同規則を改正することで、企業が商事仲裁の手続をより使いやすいものにし、利用を促す。
改正あるいは新たに規定されたものとしては、
1、電子メールによる通知の許容
2、通知の受領みなし(通知の受領拒否がされた場合発送の日から3日経過後に受領されたものとみなす)

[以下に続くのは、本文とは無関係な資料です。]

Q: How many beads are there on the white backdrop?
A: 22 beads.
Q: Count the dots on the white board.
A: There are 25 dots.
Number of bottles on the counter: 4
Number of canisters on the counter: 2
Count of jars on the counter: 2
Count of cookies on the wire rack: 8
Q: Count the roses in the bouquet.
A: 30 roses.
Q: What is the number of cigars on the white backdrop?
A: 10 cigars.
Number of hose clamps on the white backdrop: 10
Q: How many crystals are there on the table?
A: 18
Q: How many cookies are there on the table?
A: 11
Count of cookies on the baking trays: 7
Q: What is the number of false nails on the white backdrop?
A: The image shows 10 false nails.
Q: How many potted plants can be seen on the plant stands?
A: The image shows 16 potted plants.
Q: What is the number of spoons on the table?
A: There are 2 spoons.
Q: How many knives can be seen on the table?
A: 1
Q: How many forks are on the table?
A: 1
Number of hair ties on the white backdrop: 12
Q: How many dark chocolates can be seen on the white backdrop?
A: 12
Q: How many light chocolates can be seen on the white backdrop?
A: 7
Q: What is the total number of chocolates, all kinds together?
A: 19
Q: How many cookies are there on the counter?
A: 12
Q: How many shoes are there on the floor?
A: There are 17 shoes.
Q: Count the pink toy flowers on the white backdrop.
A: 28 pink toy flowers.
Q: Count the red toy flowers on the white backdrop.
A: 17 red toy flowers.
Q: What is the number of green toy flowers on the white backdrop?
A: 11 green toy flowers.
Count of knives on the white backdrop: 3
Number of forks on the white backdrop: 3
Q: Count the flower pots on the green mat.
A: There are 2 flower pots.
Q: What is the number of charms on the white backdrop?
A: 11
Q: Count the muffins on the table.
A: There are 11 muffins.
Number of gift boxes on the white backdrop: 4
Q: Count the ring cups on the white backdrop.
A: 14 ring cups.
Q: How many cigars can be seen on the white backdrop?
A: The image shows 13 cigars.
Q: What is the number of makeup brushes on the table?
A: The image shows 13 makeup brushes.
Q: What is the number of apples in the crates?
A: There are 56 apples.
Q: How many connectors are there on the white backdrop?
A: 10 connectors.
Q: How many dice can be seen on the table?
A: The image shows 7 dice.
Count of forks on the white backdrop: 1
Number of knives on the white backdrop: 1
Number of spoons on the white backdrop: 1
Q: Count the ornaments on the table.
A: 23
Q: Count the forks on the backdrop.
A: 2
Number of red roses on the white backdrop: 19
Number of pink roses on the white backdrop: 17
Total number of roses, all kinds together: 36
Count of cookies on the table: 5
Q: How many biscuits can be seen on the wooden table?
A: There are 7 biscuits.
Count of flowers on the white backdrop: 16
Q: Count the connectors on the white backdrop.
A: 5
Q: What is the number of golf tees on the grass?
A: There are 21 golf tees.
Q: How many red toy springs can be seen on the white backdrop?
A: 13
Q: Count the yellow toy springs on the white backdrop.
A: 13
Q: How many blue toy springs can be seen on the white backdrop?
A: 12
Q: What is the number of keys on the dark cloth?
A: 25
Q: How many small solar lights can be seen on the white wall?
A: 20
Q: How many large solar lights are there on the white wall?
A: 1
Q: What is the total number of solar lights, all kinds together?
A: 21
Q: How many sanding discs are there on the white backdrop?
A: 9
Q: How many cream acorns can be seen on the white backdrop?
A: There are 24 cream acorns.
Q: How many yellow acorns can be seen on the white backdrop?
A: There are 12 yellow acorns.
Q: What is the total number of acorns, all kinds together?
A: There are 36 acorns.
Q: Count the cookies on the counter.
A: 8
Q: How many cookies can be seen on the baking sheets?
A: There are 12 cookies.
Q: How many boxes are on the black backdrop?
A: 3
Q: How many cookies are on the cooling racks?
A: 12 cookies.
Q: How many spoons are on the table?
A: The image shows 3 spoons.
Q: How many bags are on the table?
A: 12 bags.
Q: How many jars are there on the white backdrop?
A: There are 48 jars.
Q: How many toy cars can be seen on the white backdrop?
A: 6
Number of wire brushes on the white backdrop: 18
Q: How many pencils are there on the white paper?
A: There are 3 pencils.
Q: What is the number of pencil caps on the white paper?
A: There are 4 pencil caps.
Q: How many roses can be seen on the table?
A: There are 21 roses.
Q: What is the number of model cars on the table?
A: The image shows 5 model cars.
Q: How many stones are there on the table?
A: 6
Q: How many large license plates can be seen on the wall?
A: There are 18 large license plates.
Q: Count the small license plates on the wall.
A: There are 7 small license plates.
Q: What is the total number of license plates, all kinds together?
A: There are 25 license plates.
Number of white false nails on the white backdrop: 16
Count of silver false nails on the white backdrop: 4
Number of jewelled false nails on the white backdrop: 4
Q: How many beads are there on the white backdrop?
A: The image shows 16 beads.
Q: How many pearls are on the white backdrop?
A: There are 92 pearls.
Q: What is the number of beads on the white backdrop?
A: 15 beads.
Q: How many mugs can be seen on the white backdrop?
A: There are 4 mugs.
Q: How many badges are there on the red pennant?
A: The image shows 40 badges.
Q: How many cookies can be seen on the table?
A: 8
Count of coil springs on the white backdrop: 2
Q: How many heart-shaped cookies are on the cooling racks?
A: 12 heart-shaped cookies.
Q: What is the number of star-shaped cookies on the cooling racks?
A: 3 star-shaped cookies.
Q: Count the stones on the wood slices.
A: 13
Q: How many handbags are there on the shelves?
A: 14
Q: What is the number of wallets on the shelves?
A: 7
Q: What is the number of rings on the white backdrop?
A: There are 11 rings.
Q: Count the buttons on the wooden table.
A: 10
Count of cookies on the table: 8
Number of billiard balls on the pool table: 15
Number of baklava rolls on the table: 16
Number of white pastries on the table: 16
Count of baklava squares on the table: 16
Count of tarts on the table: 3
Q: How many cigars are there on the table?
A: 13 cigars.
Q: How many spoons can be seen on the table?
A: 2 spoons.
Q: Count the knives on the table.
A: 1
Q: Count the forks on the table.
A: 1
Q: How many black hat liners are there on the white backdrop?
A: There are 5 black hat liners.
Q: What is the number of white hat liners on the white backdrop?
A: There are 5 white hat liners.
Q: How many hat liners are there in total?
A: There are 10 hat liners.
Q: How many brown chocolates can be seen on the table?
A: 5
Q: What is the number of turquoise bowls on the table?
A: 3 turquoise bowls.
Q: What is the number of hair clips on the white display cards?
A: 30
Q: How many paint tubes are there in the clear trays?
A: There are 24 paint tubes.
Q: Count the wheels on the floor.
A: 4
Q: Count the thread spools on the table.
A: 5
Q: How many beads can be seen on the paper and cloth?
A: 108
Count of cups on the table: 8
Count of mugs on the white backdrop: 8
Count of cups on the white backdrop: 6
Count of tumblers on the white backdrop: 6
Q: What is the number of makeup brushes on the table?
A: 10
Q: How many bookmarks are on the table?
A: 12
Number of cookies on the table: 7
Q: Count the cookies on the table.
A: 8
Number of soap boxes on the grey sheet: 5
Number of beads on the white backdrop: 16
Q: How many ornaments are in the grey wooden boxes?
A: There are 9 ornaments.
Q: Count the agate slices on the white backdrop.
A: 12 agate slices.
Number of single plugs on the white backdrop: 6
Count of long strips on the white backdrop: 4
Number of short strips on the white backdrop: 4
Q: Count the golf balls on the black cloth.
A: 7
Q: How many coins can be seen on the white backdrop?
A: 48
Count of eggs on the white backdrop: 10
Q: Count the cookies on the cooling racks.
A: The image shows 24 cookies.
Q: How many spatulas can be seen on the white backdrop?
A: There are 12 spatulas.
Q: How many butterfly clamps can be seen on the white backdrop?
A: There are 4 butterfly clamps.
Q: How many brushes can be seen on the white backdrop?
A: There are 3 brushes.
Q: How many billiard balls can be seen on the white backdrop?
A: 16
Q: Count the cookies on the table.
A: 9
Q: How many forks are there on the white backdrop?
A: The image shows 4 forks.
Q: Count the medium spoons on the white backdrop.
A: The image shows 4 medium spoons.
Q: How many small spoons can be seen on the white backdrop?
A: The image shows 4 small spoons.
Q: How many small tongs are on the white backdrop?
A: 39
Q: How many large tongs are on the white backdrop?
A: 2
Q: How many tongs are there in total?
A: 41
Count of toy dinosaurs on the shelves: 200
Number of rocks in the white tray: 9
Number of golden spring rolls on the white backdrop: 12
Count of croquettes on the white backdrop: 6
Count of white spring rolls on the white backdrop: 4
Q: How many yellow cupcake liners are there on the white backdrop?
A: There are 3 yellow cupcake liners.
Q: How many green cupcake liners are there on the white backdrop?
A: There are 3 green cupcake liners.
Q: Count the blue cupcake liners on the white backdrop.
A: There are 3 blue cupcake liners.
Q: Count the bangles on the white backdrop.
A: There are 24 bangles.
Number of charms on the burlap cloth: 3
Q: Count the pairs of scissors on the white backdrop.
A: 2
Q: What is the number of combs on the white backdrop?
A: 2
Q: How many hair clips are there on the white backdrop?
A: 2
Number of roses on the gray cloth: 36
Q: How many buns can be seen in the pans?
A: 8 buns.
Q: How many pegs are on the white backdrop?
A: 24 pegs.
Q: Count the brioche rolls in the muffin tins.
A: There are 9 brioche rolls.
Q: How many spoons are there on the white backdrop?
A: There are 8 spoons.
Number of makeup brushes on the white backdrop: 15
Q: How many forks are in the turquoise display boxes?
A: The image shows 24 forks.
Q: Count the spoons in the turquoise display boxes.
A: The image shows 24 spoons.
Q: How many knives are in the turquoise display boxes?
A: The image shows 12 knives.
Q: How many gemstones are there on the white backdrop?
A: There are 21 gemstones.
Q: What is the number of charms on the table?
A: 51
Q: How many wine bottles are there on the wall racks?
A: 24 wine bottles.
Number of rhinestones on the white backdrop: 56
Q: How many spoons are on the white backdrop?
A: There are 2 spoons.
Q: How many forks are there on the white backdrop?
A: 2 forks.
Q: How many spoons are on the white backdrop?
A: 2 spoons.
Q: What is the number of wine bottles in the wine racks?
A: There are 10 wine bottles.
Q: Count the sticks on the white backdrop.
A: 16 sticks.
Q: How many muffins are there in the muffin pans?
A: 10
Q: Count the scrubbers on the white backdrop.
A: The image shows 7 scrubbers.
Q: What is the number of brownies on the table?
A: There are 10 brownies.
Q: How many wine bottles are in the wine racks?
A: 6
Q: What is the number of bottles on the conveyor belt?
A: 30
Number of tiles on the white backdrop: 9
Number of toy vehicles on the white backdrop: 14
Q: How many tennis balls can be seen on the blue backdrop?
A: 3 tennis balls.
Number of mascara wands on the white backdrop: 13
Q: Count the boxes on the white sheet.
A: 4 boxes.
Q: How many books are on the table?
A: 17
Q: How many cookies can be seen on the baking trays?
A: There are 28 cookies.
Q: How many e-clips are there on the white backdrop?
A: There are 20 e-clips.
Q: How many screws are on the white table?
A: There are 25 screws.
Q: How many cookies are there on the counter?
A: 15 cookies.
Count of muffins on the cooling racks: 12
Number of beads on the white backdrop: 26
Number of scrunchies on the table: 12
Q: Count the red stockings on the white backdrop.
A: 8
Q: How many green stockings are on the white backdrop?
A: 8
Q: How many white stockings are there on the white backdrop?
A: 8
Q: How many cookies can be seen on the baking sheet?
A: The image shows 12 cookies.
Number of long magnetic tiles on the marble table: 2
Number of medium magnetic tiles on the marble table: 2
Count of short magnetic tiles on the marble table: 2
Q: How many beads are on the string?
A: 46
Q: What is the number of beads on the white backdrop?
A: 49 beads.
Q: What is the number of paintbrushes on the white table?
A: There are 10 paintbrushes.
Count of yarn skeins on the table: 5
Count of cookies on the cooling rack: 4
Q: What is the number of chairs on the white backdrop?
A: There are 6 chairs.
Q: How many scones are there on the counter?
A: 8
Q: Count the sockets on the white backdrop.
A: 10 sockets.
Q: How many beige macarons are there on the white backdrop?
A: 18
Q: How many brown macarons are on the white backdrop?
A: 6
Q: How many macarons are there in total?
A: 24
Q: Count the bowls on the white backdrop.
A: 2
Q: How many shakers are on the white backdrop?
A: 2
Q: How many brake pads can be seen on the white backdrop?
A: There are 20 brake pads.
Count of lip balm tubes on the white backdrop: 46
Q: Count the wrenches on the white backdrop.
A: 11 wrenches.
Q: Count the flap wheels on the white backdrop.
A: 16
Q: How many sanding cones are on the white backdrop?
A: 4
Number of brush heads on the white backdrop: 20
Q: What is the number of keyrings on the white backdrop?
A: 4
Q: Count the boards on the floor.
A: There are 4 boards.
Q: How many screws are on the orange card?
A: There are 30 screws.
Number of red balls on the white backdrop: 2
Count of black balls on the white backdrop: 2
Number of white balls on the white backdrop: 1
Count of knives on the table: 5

3、相殺の抗弁の制限(仲裁申立ての通知を受領した日から4週間以内に限る)
4、仲裁判断は仲裁廷成立から6ヶ月以内に行う(努力義務)
5、当事者の懈怠に関する取扱いの規定の新設
6、緊急仲裁人による緊急保全措置命令の申立ての規定の新設
7、仲裁費用は、自己に不利益な仲裁判断をされた当事者が負担すること
8、仲裁手続費用には代理人報酬も含まれること
などがある。
同規則は、平成26年2月1日以後に手続が開始された仲裁事件に適用される。
コメント
企業間に紛争が生じた時に解決する手段の一つとして、商事仲裁の手続きがある。
この手続きは、一審限りの手続となっており裁判に比べ紛争が解決されるまでの時間はかからず、その分コストを抑えることができるというメリットがある。にもかかわらず、現状では利用数は少ない。
そこで、今回の規則改正により、利便性を向上させ利用を促すこととなった。
今回の改正により、手続きの迅速化や利便性の向上が図られたことは間違いないが、考えるべき点もある。
まず、仲裁費用は自己に不利益な仲裁判断をされた当事者が負担することとされている点について、勝敗にかかわらず生じてしまった紛争に決着をつけたいとの考えによる仲裁手続きの利用については消極的にならざるを得ないではないかと指摘されている。仲裁費用に代理人報酬も含まれるとされたことはこれをさらに助長するものといえる。
また、同規則48条が当事者の懈怠の規定を定めているが、この規定では不熱心な当事者について審理手続上不利な扱いをしていないので、審議促進につながらないとも指摘されている。
このような点が改善されれば同手続きの利用が促進され、企業にとっても有用なものになると考えられる。